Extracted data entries
┄┄┄┄┄┄┄┄┄┄┄┄┄┄┄┄┄┄┄┄

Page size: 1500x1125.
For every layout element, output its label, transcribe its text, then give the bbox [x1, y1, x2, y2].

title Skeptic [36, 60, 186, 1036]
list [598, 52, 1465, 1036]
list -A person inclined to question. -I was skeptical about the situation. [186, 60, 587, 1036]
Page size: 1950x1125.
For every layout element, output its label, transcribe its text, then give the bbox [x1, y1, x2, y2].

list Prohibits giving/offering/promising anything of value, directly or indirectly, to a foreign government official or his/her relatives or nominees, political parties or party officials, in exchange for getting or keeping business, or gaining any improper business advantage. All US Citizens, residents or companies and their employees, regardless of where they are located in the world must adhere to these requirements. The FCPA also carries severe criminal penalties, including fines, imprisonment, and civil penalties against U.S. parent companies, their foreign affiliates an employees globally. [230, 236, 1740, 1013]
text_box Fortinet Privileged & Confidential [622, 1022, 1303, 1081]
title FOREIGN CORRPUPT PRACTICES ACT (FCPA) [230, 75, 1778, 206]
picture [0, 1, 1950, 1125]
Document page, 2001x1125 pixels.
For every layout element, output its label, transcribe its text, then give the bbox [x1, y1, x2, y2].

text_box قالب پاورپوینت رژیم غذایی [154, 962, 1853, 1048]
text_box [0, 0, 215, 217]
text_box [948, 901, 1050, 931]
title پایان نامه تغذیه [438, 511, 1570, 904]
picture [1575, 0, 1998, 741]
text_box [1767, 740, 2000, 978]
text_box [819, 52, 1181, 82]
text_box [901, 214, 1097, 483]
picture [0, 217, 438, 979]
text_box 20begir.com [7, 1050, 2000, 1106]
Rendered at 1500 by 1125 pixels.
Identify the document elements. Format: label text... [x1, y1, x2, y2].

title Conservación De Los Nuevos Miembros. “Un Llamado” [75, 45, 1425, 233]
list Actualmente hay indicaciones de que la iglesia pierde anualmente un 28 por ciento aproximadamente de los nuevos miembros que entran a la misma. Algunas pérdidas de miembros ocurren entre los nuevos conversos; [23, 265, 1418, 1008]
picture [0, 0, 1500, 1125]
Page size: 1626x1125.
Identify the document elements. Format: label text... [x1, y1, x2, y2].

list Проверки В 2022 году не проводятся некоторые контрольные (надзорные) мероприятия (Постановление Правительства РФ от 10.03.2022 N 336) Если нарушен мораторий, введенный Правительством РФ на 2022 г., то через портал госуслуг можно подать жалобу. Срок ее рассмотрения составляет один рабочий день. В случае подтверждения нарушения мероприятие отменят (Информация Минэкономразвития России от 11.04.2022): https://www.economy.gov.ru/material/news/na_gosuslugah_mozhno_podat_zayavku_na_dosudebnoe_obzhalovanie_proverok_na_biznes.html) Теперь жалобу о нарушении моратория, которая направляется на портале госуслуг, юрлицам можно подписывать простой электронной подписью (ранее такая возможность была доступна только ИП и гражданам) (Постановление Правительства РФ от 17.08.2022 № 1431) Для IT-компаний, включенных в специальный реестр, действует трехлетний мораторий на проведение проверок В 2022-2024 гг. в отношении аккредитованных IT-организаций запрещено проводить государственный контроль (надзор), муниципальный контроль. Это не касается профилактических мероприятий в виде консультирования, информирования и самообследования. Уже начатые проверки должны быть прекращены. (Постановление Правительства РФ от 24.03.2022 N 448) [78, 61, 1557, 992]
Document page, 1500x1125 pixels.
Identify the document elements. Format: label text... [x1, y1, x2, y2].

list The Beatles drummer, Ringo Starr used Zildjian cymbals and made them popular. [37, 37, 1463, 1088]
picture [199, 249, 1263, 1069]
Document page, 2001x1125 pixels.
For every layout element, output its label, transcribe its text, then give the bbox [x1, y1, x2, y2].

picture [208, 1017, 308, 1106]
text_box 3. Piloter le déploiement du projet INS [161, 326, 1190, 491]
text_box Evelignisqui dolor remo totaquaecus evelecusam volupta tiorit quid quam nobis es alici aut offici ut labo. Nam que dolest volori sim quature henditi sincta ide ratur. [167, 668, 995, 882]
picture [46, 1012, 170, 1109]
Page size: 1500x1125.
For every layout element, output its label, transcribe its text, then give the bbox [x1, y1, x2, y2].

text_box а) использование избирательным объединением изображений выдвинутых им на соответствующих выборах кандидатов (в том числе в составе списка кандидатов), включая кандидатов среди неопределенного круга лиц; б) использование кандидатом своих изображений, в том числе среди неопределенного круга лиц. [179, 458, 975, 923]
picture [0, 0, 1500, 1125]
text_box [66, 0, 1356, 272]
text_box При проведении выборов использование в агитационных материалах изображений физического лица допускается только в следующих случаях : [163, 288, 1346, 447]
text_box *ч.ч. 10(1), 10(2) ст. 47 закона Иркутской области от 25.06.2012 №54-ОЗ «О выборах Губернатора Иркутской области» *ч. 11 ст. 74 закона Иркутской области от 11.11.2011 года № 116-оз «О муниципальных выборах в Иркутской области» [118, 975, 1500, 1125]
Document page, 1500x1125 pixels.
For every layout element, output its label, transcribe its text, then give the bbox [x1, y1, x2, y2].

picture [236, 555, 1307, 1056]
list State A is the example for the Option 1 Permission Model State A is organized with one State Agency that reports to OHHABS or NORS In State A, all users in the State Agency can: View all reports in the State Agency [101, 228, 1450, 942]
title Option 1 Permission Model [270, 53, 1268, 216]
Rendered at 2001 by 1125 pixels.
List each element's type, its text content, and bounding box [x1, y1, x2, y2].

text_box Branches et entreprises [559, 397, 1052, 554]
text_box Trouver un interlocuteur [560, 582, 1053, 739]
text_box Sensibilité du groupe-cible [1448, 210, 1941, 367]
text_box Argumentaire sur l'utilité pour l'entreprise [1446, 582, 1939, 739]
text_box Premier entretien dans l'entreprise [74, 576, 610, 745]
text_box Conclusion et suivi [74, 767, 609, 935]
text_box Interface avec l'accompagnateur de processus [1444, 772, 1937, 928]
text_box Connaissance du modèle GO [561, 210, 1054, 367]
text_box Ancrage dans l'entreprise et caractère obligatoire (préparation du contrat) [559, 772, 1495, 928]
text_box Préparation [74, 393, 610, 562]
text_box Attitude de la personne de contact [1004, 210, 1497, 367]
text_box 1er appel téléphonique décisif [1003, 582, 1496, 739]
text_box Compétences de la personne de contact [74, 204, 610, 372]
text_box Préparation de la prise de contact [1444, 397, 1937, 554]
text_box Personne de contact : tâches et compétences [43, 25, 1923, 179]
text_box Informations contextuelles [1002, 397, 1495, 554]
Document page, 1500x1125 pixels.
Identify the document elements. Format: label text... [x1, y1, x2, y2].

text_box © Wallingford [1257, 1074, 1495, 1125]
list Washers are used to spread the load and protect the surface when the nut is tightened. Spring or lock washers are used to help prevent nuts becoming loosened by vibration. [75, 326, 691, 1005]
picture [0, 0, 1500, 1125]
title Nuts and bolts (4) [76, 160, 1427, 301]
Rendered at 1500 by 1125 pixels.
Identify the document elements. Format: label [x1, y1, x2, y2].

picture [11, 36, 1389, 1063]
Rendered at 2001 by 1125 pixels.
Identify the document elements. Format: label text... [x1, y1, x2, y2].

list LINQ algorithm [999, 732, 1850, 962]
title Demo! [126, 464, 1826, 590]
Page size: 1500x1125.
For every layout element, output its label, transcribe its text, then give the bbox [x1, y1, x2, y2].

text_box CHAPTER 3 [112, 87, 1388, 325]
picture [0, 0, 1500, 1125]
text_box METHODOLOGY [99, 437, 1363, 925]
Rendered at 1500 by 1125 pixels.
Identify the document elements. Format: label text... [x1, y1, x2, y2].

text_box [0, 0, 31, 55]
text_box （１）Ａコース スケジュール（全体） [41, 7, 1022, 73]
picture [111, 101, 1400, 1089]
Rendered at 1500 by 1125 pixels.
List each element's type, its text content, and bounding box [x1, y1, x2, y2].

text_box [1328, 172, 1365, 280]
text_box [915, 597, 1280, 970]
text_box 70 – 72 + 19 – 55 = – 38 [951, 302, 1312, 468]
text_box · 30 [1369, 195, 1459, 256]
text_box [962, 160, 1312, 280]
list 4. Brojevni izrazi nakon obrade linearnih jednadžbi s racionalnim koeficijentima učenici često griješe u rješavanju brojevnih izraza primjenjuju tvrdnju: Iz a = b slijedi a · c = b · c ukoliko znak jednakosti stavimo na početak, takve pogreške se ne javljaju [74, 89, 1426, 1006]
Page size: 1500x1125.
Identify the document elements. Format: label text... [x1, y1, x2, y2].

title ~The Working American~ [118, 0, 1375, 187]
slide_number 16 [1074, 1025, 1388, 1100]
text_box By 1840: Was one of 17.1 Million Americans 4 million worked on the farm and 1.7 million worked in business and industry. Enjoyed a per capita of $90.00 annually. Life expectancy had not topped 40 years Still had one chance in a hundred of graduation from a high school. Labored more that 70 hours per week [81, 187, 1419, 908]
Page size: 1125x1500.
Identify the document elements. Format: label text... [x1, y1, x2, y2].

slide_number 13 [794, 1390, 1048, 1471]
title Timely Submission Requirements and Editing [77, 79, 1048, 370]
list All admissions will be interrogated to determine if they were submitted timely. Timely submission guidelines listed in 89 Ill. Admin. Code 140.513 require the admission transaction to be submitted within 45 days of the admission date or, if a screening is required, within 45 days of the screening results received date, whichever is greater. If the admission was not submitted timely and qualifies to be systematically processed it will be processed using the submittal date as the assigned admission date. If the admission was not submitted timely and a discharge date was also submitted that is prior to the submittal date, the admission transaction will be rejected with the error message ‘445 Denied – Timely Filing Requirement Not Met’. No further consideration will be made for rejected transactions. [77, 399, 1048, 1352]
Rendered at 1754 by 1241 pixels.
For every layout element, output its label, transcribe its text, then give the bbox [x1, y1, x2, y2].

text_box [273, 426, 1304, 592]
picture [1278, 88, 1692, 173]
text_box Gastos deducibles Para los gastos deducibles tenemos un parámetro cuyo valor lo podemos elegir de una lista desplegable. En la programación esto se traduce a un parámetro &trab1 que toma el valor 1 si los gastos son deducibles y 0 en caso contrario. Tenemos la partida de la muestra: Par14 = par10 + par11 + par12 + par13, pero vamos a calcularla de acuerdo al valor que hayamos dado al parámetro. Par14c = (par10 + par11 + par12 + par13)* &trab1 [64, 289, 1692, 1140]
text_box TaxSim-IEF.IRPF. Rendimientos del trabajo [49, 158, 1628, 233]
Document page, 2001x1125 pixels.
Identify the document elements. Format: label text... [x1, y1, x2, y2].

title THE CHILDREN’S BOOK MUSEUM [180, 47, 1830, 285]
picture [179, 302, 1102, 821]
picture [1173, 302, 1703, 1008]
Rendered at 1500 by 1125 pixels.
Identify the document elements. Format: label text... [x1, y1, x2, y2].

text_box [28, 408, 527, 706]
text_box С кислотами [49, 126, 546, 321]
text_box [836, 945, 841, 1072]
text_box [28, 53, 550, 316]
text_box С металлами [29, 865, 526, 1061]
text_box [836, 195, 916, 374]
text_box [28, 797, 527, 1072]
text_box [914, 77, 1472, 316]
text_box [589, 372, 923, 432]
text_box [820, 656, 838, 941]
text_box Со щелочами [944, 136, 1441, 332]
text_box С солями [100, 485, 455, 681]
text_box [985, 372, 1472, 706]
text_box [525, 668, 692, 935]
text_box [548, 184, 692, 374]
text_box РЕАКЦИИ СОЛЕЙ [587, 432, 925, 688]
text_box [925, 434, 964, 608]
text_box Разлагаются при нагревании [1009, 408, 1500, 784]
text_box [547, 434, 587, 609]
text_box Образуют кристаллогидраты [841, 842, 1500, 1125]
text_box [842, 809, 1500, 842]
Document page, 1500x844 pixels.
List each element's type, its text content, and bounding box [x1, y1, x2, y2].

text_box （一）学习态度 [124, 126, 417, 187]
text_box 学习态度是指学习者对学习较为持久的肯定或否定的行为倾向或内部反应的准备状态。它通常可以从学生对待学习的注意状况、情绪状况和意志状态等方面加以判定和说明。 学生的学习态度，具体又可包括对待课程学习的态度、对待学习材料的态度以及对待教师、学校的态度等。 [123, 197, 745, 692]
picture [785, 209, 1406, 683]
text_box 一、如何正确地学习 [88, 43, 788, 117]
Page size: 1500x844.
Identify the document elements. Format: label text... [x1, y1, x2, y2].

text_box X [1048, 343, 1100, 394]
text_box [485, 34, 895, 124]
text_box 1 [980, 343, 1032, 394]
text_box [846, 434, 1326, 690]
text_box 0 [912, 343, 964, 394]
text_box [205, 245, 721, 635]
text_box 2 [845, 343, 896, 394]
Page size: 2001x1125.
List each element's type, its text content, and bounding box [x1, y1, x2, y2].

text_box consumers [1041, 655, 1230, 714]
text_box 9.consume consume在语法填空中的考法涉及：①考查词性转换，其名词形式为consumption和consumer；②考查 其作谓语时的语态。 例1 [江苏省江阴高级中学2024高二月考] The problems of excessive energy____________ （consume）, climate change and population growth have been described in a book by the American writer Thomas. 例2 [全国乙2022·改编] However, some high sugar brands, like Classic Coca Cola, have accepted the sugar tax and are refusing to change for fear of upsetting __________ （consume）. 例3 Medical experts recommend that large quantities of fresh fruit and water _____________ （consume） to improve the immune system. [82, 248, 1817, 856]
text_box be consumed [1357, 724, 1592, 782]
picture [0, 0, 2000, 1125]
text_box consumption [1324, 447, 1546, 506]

┄┄┄┄┄┄┄┄┄┄┄┄┄┄┄┄┄┄┄┄

Write out again, exactly, the line containing "text_box [525, 668, 692, 935]" and every later line of the records. Omit the rest.

text_box [525, 668, 692, 935]
text_box [548, 184, 692, 374]
text_box РЕАКЦИИ СОЛЕЙ [587, 432, 925, 688]
text_box [925, 434, 964, 608]
text_box Разлагаются при нагревании [1009, 408, 1500, 784]
text_box [547, 434, 587, 609]
text_box Образуют кристаллогидраты [841, 842, 1500, 1125]
text_box [842, 809, 1500, 842]
Document page, 1500x844 pixels.
List each element's type, its text content, and bounding box [x1, y1, x2, y2].

text_box （一）学习态度 [124, 126, 417, 187]
text_box 学习态度是指学习者对学习较为持久的肯定或否定的行为倾向或内部反应的准备状态。它通常可以从学生对待学习的注意状况、情绪状况和意志状态等方面加以判定和说明。 学生的学习态度，具体又可包括对待课程学习的态度、对待学习材料的态度以及对待教师、学校的态度等。 [123, 197, 745, 692]
picture [785, 209, 1406, 683]
text_box 一、如何正确地学习 [88, 43, 788, 117]
Page size: 1500x844.
Identify the document elements. Format: label text... [x1, y1, x2, y2].

text_box X [1048, 343, 1100, 394]
text_box [485, 34, 895, 124]
text_box 1 [980, 343, 1032, 394]
text_box [846, 434, 1326, 690]
text_box 0 [912, 343, 964, 394]
text_box [205, 245, 721, 635]
text_box 2 [845, 343, 896, 394]
Page size: 2001x1125.
List each element's type, its text content, and bounding box [x1, y1, x2, y2].

text_box consumers [1041, 655, 1230, 714]
text_box 9.consume consume在语法填空中的考法涉及：①考查词性转换，其名词形式为consumption和consumer；②考查 其作谓语时的语态。 例1 [江苏省江阴高级中学2024高二月考] The problems of excessive energy____________ （consume）, climate change and population growth have been described in a book by the American writer Thomas. 例2 [全国乙2022·改编] However, some high sugar brands, like Classic Coca Cola, have accepted the sugar tax and are refusing to change for fear of upsetting __________ （consume）. 例3 Medical experts recommend that large quantities of fresh fruit and water _____________ （consume） to improve the immune system. [82, 248, 1817, 856]
text_box be consumed [1357, 724, 1592, 782]
picture [0, 0, 2000, 1125]
text_box consumption [1324, 447, 1546, 506]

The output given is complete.